→ **Requirement**: Your reply should hold only the lines from the records below where "Marine" occurs.

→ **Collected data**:
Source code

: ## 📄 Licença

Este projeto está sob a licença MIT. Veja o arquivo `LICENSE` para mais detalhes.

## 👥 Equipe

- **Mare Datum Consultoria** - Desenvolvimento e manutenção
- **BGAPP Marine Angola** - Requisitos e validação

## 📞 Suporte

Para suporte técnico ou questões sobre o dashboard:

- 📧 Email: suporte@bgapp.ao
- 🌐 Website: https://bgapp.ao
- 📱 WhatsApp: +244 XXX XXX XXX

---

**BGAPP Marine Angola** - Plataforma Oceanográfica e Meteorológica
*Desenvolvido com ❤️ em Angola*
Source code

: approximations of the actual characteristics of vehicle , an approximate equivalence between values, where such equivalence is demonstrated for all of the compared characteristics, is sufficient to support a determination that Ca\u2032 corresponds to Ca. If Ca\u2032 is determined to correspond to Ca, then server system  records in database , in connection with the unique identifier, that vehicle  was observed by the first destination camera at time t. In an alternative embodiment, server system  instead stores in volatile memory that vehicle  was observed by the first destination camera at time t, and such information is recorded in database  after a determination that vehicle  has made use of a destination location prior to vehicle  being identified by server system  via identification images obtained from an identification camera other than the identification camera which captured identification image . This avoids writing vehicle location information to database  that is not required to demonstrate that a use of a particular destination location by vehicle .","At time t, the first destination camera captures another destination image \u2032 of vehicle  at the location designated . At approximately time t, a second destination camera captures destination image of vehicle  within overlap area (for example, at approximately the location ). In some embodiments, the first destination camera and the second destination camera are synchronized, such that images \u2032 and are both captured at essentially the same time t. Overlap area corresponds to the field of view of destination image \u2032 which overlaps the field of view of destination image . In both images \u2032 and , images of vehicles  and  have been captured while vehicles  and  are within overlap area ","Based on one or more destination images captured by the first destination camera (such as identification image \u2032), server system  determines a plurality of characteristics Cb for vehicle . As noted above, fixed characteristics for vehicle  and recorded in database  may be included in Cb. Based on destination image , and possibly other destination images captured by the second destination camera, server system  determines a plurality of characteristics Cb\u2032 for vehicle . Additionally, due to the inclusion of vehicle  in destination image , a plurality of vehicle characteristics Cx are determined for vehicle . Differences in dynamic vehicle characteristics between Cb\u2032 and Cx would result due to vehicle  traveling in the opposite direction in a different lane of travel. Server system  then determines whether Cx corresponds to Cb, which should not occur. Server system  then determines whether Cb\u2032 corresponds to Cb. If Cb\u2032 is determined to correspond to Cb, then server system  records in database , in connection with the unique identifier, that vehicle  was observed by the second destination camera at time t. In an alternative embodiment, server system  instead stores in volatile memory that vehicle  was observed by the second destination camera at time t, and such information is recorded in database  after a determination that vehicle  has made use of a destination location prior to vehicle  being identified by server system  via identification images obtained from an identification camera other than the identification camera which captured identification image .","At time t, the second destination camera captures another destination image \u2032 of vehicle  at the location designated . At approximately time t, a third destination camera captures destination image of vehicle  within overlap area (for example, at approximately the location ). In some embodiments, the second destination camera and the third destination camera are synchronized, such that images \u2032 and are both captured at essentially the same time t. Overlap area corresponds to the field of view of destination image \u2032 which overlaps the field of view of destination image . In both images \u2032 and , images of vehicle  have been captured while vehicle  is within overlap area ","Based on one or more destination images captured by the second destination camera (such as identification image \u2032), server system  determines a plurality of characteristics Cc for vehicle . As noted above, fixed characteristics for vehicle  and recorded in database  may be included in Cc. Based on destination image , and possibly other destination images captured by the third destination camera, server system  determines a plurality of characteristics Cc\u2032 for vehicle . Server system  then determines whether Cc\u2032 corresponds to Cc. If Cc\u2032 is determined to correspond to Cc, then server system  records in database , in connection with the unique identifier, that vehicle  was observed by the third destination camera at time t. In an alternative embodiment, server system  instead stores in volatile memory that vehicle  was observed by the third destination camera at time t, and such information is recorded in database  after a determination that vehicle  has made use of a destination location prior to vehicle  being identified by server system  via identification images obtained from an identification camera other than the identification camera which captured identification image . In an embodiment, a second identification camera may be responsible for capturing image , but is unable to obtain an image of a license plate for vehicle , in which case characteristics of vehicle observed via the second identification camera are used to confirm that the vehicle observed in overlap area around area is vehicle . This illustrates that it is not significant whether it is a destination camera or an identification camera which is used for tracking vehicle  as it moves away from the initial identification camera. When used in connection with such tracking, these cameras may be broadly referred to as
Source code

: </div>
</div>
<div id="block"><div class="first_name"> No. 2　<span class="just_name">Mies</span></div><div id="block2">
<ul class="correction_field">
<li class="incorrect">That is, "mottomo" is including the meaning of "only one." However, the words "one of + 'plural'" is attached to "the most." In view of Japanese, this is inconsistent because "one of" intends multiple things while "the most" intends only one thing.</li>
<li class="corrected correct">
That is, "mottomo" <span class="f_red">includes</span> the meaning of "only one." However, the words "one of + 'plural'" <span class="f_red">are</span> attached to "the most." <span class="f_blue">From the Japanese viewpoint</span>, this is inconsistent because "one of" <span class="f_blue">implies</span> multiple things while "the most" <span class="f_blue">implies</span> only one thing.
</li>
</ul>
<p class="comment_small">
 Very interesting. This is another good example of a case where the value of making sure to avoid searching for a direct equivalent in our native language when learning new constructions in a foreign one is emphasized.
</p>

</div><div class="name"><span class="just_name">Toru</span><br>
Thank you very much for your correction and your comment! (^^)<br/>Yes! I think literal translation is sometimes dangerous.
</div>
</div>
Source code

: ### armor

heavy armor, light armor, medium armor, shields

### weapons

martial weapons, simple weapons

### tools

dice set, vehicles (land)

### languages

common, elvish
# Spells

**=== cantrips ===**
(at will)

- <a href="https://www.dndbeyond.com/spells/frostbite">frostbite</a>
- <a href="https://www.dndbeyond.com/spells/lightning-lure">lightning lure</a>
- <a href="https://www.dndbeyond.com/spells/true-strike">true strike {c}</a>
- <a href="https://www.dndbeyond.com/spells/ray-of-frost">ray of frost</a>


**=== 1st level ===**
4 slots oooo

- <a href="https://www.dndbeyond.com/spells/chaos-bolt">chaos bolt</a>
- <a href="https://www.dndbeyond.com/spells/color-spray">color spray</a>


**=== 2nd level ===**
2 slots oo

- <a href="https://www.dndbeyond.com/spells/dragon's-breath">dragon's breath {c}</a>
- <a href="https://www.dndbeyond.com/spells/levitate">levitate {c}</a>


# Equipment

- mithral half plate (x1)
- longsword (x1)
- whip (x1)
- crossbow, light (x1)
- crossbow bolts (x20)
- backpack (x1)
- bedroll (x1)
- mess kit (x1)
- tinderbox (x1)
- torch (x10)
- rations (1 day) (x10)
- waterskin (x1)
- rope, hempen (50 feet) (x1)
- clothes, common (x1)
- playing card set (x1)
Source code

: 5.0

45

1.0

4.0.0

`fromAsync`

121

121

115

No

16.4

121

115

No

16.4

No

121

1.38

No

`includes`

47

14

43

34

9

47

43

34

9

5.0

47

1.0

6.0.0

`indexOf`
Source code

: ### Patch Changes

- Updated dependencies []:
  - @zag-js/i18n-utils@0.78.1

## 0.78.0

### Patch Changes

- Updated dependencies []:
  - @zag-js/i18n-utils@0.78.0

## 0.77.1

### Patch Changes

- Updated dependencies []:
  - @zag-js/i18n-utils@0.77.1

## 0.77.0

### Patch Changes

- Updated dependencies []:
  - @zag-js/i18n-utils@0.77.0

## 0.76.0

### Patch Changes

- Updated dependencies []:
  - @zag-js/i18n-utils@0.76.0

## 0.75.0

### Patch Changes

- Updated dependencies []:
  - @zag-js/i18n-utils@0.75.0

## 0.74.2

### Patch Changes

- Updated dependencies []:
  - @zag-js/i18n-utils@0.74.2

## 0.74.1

→ **Solution**:
- **BGAPP Marine Angola** - Requisitos e validação
**BGAPP Marine Angola** - Plataforma Oceanográfica e Meteorológica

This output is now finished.